Testo completo
OGH 6Ob85/97m
- Dokumenttyp: Entscheidungstext
- Entscheidungsdatum: 24.04.1997
Kopf
Der Oberste Gerichtshof hat durch den Senatspräsidenten des Obersten Gerichtshofes Mag.Engelmaier als Vorsitzenden sowie durch die Hofräte des Obersten Gerichtshofes Dr.Kellner, Dr.Schiemer, Dr.Prückner und Dr.Schenk als weitere Richter in den verbundenen Rechtssachen der klagenden und widerbeklagten Partei H***** Gesellschaft mbH, ***** vertreten durch Dr.Klaus Plätzer, Rechtsanwalt in Salzburg, wider die beklagte und widerklagende Partei R.***** Gesellschaft mbH, ***** vertreten durch Dr.Wolfgang Zarl, Rechtsanwalt in Salzburg, Nebenintervenientin auf seiten der beklagten und widerklagenden Partei A***** Gesellschaft mbH, ***** vertreten durch Dr.Manfred Melzer ua Rechtsanwälte in Wien, wegen 188.826,60 S (10 Cg 50/93 des Landesgerichtes Salzburg) und 82.023 S (14 Cg 47/93 des Landesgerichtes Salzburg) infolge außerordentlicher Revision der beklagten und widerklagenden Partei gegen das Zwischenurteil des Oberlandesgerichtes Linz als Berufungsgerichtes vom 21.Jänner 1997, GZ 4 R 170/96i-51, den
Beschluß
gefaßt:
Spruch
Die außerordentliche Revision der beklagten und widerklagenden Partei wird gemäß § 508 a Abs 2 ZPO mangels der Voraussetzungen des § 502 Abs 1 ZPO zurückgewiesen (§ 510 Abs 3 ZPO).
Begründung
Begründung:
Nach dem im zweiten Rechtsgang vom Berufungsgericht nach Beweiswiederholung festgestellten Sachverhalt hat die Klägerin mit Telefax einen wirksamen Vorbehalt gemäß § 30 Abs 3 CMR (Reklamation wegen Überschreitens der Lieferfrist) erklärt.
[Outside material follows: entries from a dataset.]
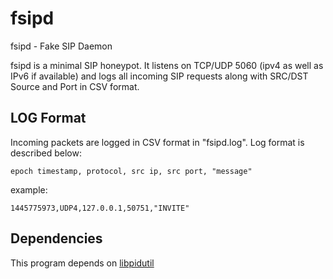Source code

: # fsipd

fsipd - Fake SIP Daemon

fsipd is a minimal SIP honeypot. It listens on TCP/UDP 5060 (ipv4 as well as IPv6 if available) and logs all incoming SIP requests along with SRC/DST Source and Port in CSV format.

## LOG Format

Incoming packets are logged in CSV format in "fsipd.log". Log format is described below:

`epoch timestamp, protocol, src ip, src port, "message"`

example:

`1445775973,UDP4,127.0.0.1,50751,"INVITE"`

## Dependencies

This program depends on [libpidutil](https://github.com/farrokhi/libpidutil)
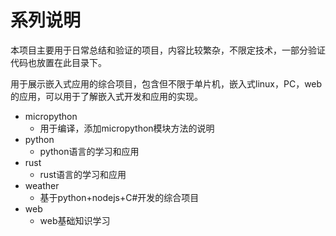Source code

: # 系列说明

本项目主要用于日常总结和验证的项目，内容比较繁杂，不限定技术，一部分验证代码也放置在此目录下。

用于展示嵌入式应用的综合项目，包含但不限于单片机，嵌入式linux，PC，web的应用，可以用于了解嵌入式开发和应用的实现。

- micropython
  - 用于编译，添加micropython模块方法的说明
- python
  - python语言的学习和应用
- rust
  - rust语言的学习和应用
- weather
  - 基于python+nodejs+C#开发的综合项目
- web
  - web基础知识学习
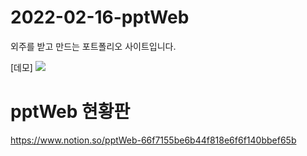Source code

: # 2022-02-16-pptWeb
외주를 받고 만드는 포트폴리오 사이트입니다.


[데모]
<img src="https://user-images.githubusercontent.com/74364667/160363676-55a6adf5-fd9f-4f9a-905d-d8cd1ee508e7.mp4">




# pptWeb 현황판
https://www.notion.so/pptWeb-66f7155be6b44f818e6f6f140bbef65b
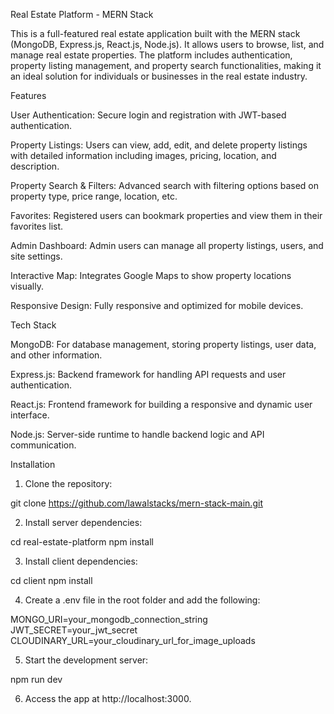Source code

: Real Estate Platform - MERN Stack

This is a full-featured real estate application built with the MERN stack (MongoDB, Express.js, React.js, Node.js). It allows users to browse, list, and manage real estate properties. The platform includes authentication, property listing management, and property search functionalities, making it an ideal solution for individuals or businesses in the real estate industry.

Features

User Authentication: Secure login and registration with JWT-based authentication.

Property Listings: Users can view, add, edit, and delete property listings with detailed information including images, pricing, location, and description.

Property Search & Filters: Advanced search with filtering options based on property type, price range, location, etc.

Favorites: Registered users can bookmark properties and view them in their favorites list.

Admin Dashboard: Admin users can manage all property listings, users, and site settings.

Interactive Map: Integrates Google Maps to show property locations visually.

Responsive Design: Fully responsive and optimized for mobile devices.


Tech Stack

MongoDB: For database management, storing property listings, user data, and other information.

Express.js: Backend framework for handling API requests and user authentication.

React.js: Frontend framework for building a responsive and dynamic user interface.

Node.js: Server-side runtime to handle backend logic and API communication.


Installation

1. Clone the repository:

git clone https://github.com/lawalstacks/mern-stack-main.git


2. Install server dependencies:

cd real-estate-platform
npm install


3. Install client dependencies:

cd client
npm install


4. Create a .env file in the root folder and add the following:

MONGO_URI=your_mongodb_connection_string
JWT_SECRET=your_jwt_secret
CLOUDINARY_URL=your_cloudinary_url_for_image_uploads


5. Start the development server:

npm run dev


6. Access the app at http://localhost:3000.





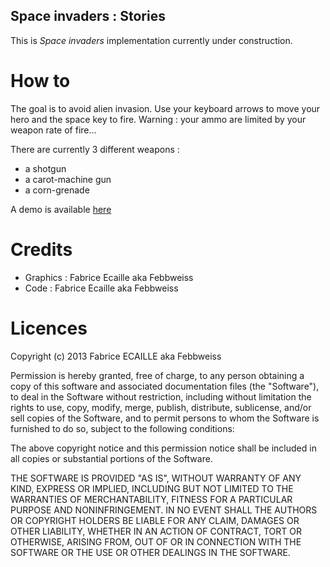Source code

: Space invaders : Stories
---
This is _Space invaders_ implementation currently under construction.


How to
===
The goal is to avoid alien invasion.
Use your keyboard arrows to move your hero and the space key to fire.
Warning : your ammo are limited by your weapon rate of fire...

There are currently 3 different weapons :
+ a shotgun
+ a carot-machine gun
+ a corn-grenade

A demo is available [here](https://febbweiss.github.io/games/Space_invaders_stories/)

Credits
===
+ Graphics : Fabrice Ecaille aka Febbweiss
+ Code : Fabrice Ecaille aka Febbweiss

Licences
===
Copyright (c) 2013 Fabrice ECAILLE aka Febbweiss

Permission is hereby granted, free of charge, to any person obtaining a copy of this software and associated documentation files (the "Software"), to deal in the Software without restriction, including without limitation the rights to use, copy, modify, merge, publish, distribute, sublicense, and/or sell copies of the Software, and to permit persons to whom the Software is furnished to do so, subject to the following conditions:

The above copyright notice and this permission notice shall be included in all copies or substantial portions of the Software.

THE SOFTWARE IS PROVIDED "AS IS", WITHOUT WARRANTY OF ANY KIND, EXPRESS OR IMPLIED, INCLUDING BUT NOT LIMITED TO THE WARRANTIES OF MERCHANTABILITY, FITNESS FOR A PARTICULAR PURPOSE AND NONINFRINGEMENT. IN NO EVENT SHALL THE AUTHORS OR COPYRIGHT HOLDERS BE LIABLE FOR ANY CLAIM, DAMAGES OR OTHER LIABILITY, WHETHER IN AN ACTION OF CONTRACT, TORT OR OTHERWISE, ARISING FROM, OUT OF OR IN CONNECTION WITH THE SOFTWARE OR THE USE OR OTHER DEALINGS IN THE SOFTWARE.
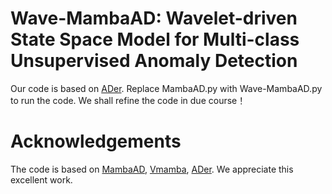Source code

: # Wave-MambaAD: Wavelet-driven State Space Model for Multi-class Unsupervised Anomaly Detection
Our code is based on [ADer](https://github.com/zhangzjn/ADer). Replace MambaAD.py with Wave-MambaAD.py to run the code. We shall refine the code in due course！
# Acknowledgements
The code is based on [MambaAD](https://github.com/lewandofskee/MambaAD), [Vmamba](https://github.com/MzeroMiko/VMamba), [ADer](https://github.com/zhangzjn/ADer). We appreciate this excellent work.
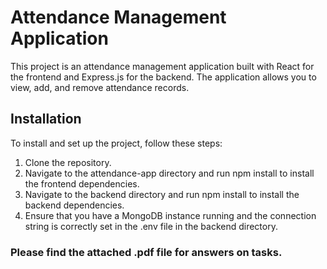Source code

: # Attendance Management Application

This project is an attendance management application built with React for the frontend and Express.js for the backend. The application allows you to view, add, and remove attendance records.

## Installation

To install and set up the project, follow these steps:

1. Clone the repository.
2. Navigate to the attendance-app directory and run npm install to install the frontend dependencies.
3. Navigate to the backend directory and run npm install to install the backend dependencies.
4. Ensure that you have a MongoDB instance running and the connection string is correctly set in the .env file in the backend directory.

### Please find the attached .pdf file for answers on tasks.
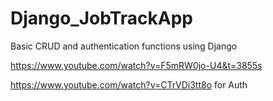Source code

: # Django_JobTrackApp


Basic CRUD and authentication functions using Django 

https://www.youtube.com/watch?v=F5mRW0jo-U4&t=3855s

https://www.youtube.com/watch?v=CTrVDi3tt8o for Auth
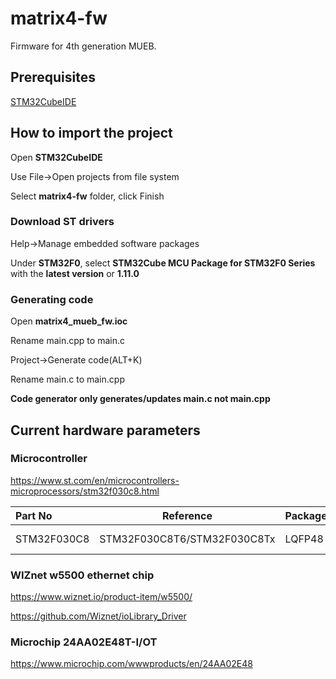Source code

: # matrix4-fw

Firmware for 4th generation MUEB.

## Prerequisites

[STM32CubeIDE](https://www.st.com/en/development-tools/stm32cubeide.html)

## How to import the project

Open **STM32CubeIDE**

Use File->Open projects from file system

Select **matrix4-fw** folder, click Finish

### Download ST drivers

Help->Manage embedded software packages

Under **STM32F0**, select **STM32Cube MCU Package for STM32F0 Series** with the **latest version** or **1.11.0**

### Generating code

Open **matrix4_mueb_fw.ioc**

Rename main.cpp to main.c

Project->Generate code(ALT+K)

Rename main.c to main.cpp

**Code generator only generates/updates main.c not main.cpp**

## Current hardware parameters

### Microcontroller

https://www.st.com/en/microcontrollers-microprocessors/stm32f030c8.html

| Part No     | Reference                   | Package | Flash     | RAM      | IO   | Freq   |
| :---------- | --------------------------- | ------- | --------- | -------- | ---- | ------ |
| STM32F030C8 | STM32F030C8T6/STM32F030C8Tx | LQFP48  | 64 kBytes | 8 kBytes | 39   | 48 MHz |

### WIZnet w5500 ethernet chip

https://www.wiznet.io/product-item/w5500/

https://github.com/Wiznet/ioLibrary_Driver

### Microchip 24AA02E48T-I/OT

https://www.microchip.com/wwwproducts/en/24AA02E48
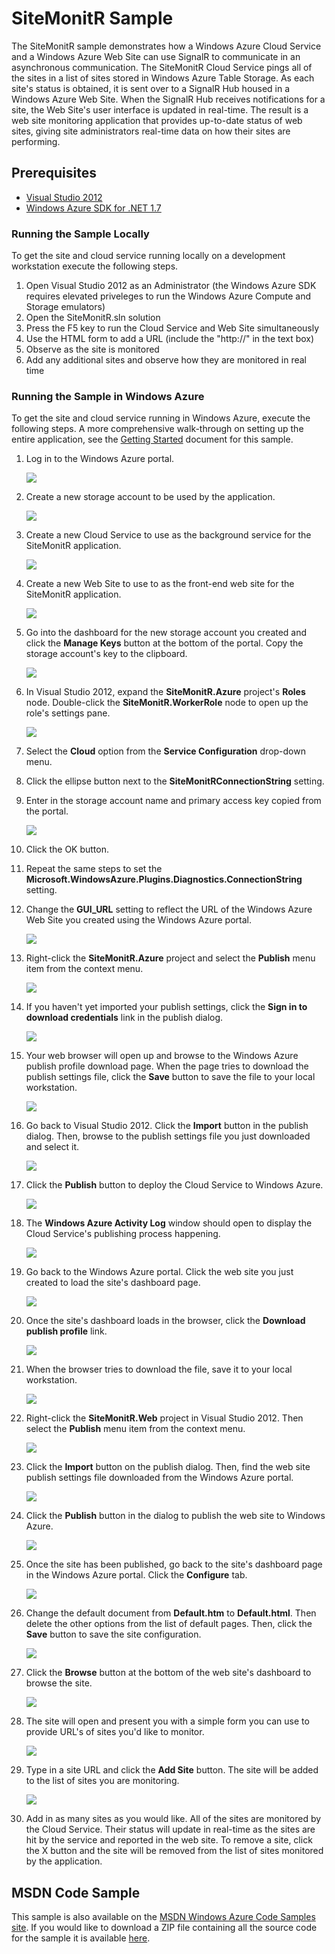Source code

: # SiteMonitR Sample #

The SiteMonitR sample demonstrates how a Windows Azure Cloud Service and a Windows Azure Web Site can use SignalR to communicate in an asynchronous communication. The SiteMonitR Cloud Service pings all of the sites in a list of sites stored in Windows Azure Table Storage. As each site's status is obtained, it is sent over to a SignalR Hub housed in a Windows Azure Web Site. When the SignalR Hub receives notifications for a site, the Web Site's user interface is updated in real-time. The result is a web site monitoring application that provides up-to-date status of web sites, giving site administrators real-time data on how their sites are performing. 

## Prerequisites ##

* [Visual Studio 2012](http://www.microsoft.com/visualstudio/en-us/products) 
* [Windows Azure SDK for .NET 1.7](http://www.windowsazure.com/en-us/develop/net/)

### Running the Sample Locally
To get the site and cloud service running locally on a development workstation execute the following steps. 

1. Open Visual Studio 2012 as an Administrator (the Windows Azure SDK requires elevated priveleges to run the Windows Azure Compute and Storage emulators)
1. Open the SiteMonitR.sln solution
1. Press the F5 key to run the Cloud Service and Web Site simultaneously
1. Use the HTML form to add a URL (include the "http://" in the text box)
1. Observe as the site is monitored
1. Add any additional sites and observe how they are monitored in real time


### Running the Sample in Windows Azure
To get the site and cloud service running in Windows Azure, execute the following steps. A more comprehensive walk-through on setting up the entire application, see the [Getting Started](https://github.com/WindowsAzure-Samples/SiteMonitR/blob/master/GettingStarted.md) document for this sample. 

1. Log in to the Windows Azure portal. 

	![](Images/1.png)

1. Create a new storage account to be used by the application.

	![](Images/2.png)

1. Create a new Cloud Service to use as the background service for the SiteMonitR application.

	![](Images/3.png)

1. Create a new Web Site to use to as the front-end web site for the SiteMonitR application.

	![](Images/4.png)

1. Go into the dashboard for the new storage account you created and click the **Manage Keys** button at the bottom of the portal. Copy the storage account's key to the clipboard.

	![](Images/6.png)

1. In Visual Studio 2012, expand the **SiteMonitR.Azure** project's **Roles** node. Double-click the **SiteMonitR.WorkerRole** node to open up the role's settings pane.

	![](Images/8.png)

1. Select the **Cloud** option from the **Service Configuration** drop-down menu. 
1. Click the ellipse button next to the **SiteMonitRConnectionString** setting. 
1. Enter in the storage account name and primary access key copied from the portal.

	![](Images/9.png)

1. Click the OK button.
1. Repeat the same steps to set the **Microsoft.WindowsAzure.Plugins.Diagnostics.ConnectionString** setting.
1. Change the **GUI_URL** setting to reflect the URL of the Windows Azure Web Site you created using the Windows Azure portal. 

	![](Images/8-01.png)

1. Right-click the **SiteMonitR.Azure** project and select the **Publish** menu item from the context menu.

	![](Images/10.png)

1. If you haven't yet imported your publish settings, click the **Sign in to download credentials** link in the publish dialog. 

	![](Images/11.png)

1. Your web browser will open up and browse to the Windows Azure publish profile download page. When the page tries to download the publish settings file, click the **Save** button to save the file to your local workstation.

	![](Images/12.png)

1. Go back to Visual Studio 2012. Click the **Import** button in the publish dialog. Then, browse to the publish settings file you just downloaded and select it. 

	![](Images/13.png)

1. Click the **Publish** button to deploy the Cloud Service to Windows Azure.

	![](Images/14.png)

1. The **Windows Azure Activity Log** window should open to display the Cloud Service's publishing process happening.

	![](Images/15.png)

1. Go back to the Windows Azure portal. Click the web site you just created to load the site's dashboard page. 

	![](Images/16.png)

1. Once the site's dashboard loads in the browser, click the **Download publish profile** link.

	![](Images/17.png)

1. When the browser tries to download the file, save it to your local workstation. 

	![](Images/18.png)

1. Right-click the **SiteMonitR.Web** project in Visual Studio 2012. Then select the **Publish** menu item from the context menu.

	![](Images/19.png)

1. Click the **Import** button on the publish dialog. Then, find the web site publish settings file downloaded from the Windows Azure portal.

	![](Images/20.png)

1. Click the **Publish** button in the dialog to publish the web site to Windows Azure.

	![](Images/21.png)

1. Once the site has been published, go back to the site's dashboard page in the Windows Azure portal. Click the **Configure** tab. 

	![](Images/22.png)

1. Change the default document from **Default.htm** to **Default.html**. Then delete the other options from the list of default pages. Then, click the **Save** button to save the site configuration.

	![](Images/23.png)

1. Click the **Browse** button at the bottom of the web site's dashboard to browse the site.

	![](Images/27.png)

1. The site will open and present you with a simple form you can use to provide URL's of sites you'd like to monitor. 

	![](Images/28.png)

1. Type in a site URL and click the **Add Site** button. The site will be added to the list of sites you are monitoring. 

	![](Images/29.png)

1. Add in as many sites as you would like. All of the sites are monitored by the Cloud Service. Their status will update in real-time as the sites are hit by the service and reported in the web site. To remove a site, click the X button and the site will be removed from the list of sites monitored by the application. 

## MSDN Code Sample ###
This sample is also available on the [MSDN Windows Azure Code Samples site](http://code.msdn.microsoft.com/SiteMonitR-dd4fcf77). If you would like to download a ZIP file containing all the source code for the sample it is available [here](http://code.msdn.microsoft.com/SiteMonitR-dd4fcf77/file/65411/2/SiteMonitR.zip). 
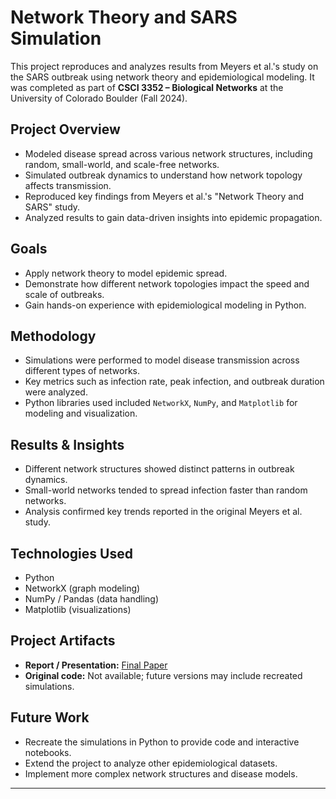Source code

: # Network Theory and SARS Simulation

This project reproduces and analyzes results from Meyers et al.'s study on the SARS outbreak using network theory and epidemiological modeling. It was completed as part of **CSCI 3352 – Biological Networks** at the University of Colorado Boulder (Fall 2024).

## Project Overview
- Modeled disease spread across various network structures, including random, small-world, and scale-free networks.
- Simulated outbreak dynamics to understand how network topology affects transmission.
- Reproduced key findings from Meyers et al.'s "Network Theory and SARS" study.
- Analyzed results to gain data-driven insights into epidemic propagation.

## Goals
- Apply network theory to model epidemic spread.
- Demonstrate how different network topologies impact the speed and scale of outbreaks.
- Gain hands-on experience with epidemiological modeling in Python.

## Methodology
- Simulations were performed to model disease transmission across different types of networks.
- Key metrics such as infection rate, peak infection, and outbreak duration were analyzed.
- Python libraries used included `NetworkX`, `NumPy`, and `Matplotlib` for modeling and visualization.

## Results & Insights
- Different network structures showed distinct patterns in outbreak dynamics.
- Small-world networks tended to spread infection faster than random networks.
- Analysis confirmed key trends reported in the original Meyers et al. study.

## Technologies Used
- Python
- NetworkX (graph modeling)
- NumPy / Pandas (data handling)
- Matplotlib (visualizations)

## Project Artifacts
- **Report / Presentation:** [Final Paper](https://docs.google.com/document/d/1fumZyrQmjkjLv4bC6rfejxYPUGgOdw8r-ByYGD3JnsQ/edit?usp=sharing)
- **Original code:** Not available; future versions may include recreated simulations.

## Future Work
- Recreate the simulations in Python to provide code and interactive notebooks.
- Extend the project to analyze other epidemiological datasets.
- Implement more complex network structures and disease models.

---

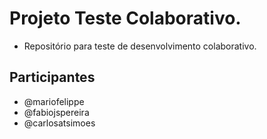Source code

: # Projeto Teste Colaborativo.

* Repositório para teste de desenvolvimento colaborativo.

## Participantes

- @mariofelippe
- @fabiojspereira
- @carlosatsimoes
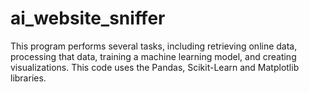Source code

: # ai_website_sniffer
This program performs several tasks, including retrieving online data, processing that data, training a machine learning model, and creating visualizations. This code uses the Pandas, Scikit-Learn and Matplotlib libraries.

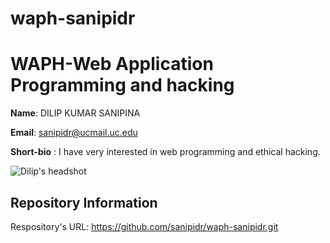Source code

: # waph-sanipidr
# WAPH-Web Application Programming and hacking


**Name**: DILIP KUMAR SANIPINA

**Email**: sanipidr@ucmail.uc.edu

**Short-bio** : I have very interested in web programming and ethical hacking.

![Dilip's headshot](/Users/dilipkumar/Downloads)



## Repository Information

Respository's URL: https://github.com/sanipidr/waph-sanipidr.git

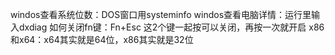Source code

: windos查看系统位数：DOS窗口用systeminfo
windos查看电脑详情：运行里输入dxdiag
如何关闭fn键：Fn+Esc 这2个键一起按可以关闭，再按一次就开启
x86和x64：x64其实就是64位，x86其实就是32位
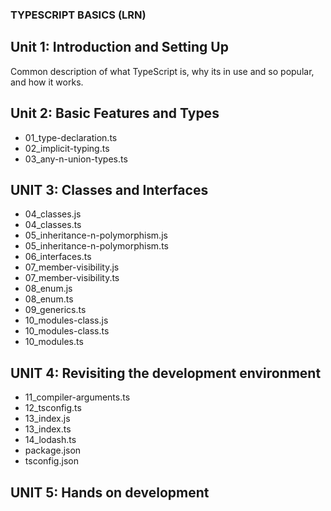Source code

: ### TYPESCRIPT BASICS (LRN)

## Unit 1: Introduction and Setting Up

Common description of what TypeScript is, why its in use and so popular, and how it works.

## Unit 2: Basic Features and Types

- 01_type-declaration.ts
- 02_implicit-typing.ts
- 03_any-n-union-types.ts


## UNIT 3: Classes and Interfaces

- 04_classes.js
- 04_classes.ts
- 05_inheritance-n-polymorphism.js
- 05_inheritance-n-polymorphism.ts
- 06_interfaces.ts
- 07_member-visibility.js
- 07_member-visibility.ts
- 08_enum.js
- 08_enum.ts
- 09_generics.ts
- 10_modules-class.js
- 10_modules-class.ts
- 10_modules.ts

## UNIT 4: Revisiting the development environment

- 11_compiler-arguments.ts
- 12_tsconfig.ts
- 13_index.js
- 13_index.ts
- 14_lodash.ts
- package.json
- tsconfig.json

## UNIT 5: Hands on development
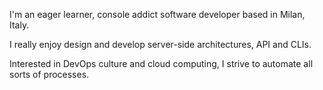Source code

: I'm an eager learner, console addict software developer based in Milan, Italy.

I really enjoy design and develop server-side architectures, API and CLIs.

Interested in DevOps culture and cloud computing, I strive to automate all sorts of processes.
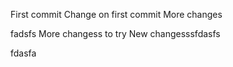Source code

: First commit
Change on first commit
More changes

fadsfs
More changess to try
New changesssfdasfs

fdasfa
Die Revisionsausführungen gegen diese Ansicht (S 4 der Revision) gehen nicht vom festgestellten Sachverhalt aus.
Der Entlastungsbeweis hinsichtlich der Transportverzögerung obliegt dem Frachtführer (Art 18 Abs 1 CMR). Seine Haftung wäre zu verneinen, wenn er nachweist, daß die Überschreitung der Lieferfrist durch Umstände verursacht wurde, die er nicht vermeiden und deren Folgen er nicht abwenden konnte (Art 17 Abs 2 letzter Fall CMR). Unstrittig ist, daß das Auftanken von Lastkraftwagen in Rußland zumindest "fallweise" mit verwässertem Treibstoff erfolgt, was in Ermangelung von Spezialwerkzeugen zu einem längeren Aufenthalt führt (Parteivorbringen der NI und damit auch der Beklagten in ON 17). Das Berufungsgericht hat aufgrund der Aussage eines im Rechtshilfeweg vernommenen Zeugen festgestellt, daß es in Rußland "immer wieder" vorkomme, daß im Dieseltreibstoff Wasser enthalten sei (S 12 in ON 51) und ein Mitführen von Spezialwerkzeug für geeignet erachtet, die Reparaturdauer zu verkürzen (also zur Vermeidung der Folgen im Sinne des Art 17 Abs 2 CMR). Als erheblichen Revisionsgrund führt die Beklagte dagegen ins Treffen, daß die Kraftstoffanlagen der Lastkraftwagen nur im Wege einer Großreparatur in einer Werkstatt hätten saniert werden können. Ein solches Vorbringen wurde im Verfahren erster Instanz nicht erstattet. Die Beklagte traf jedoch nach der zitierten Bestimmung der CMR (Art 18 Abs 1) nicht nur die Beweislast, sondern auch die Behauptungslast über die Unvermeidbarkeit der Folgen. Das fehlende Parteivorbringen geht zu ihren Lasten. Der Umfang der Behauptungslast ist von den Umständen des Einzelfalls abhängig. Rechtsfragen von der Qualität des § 502 Abs 1 ZPO sind hier nicht zu lösen.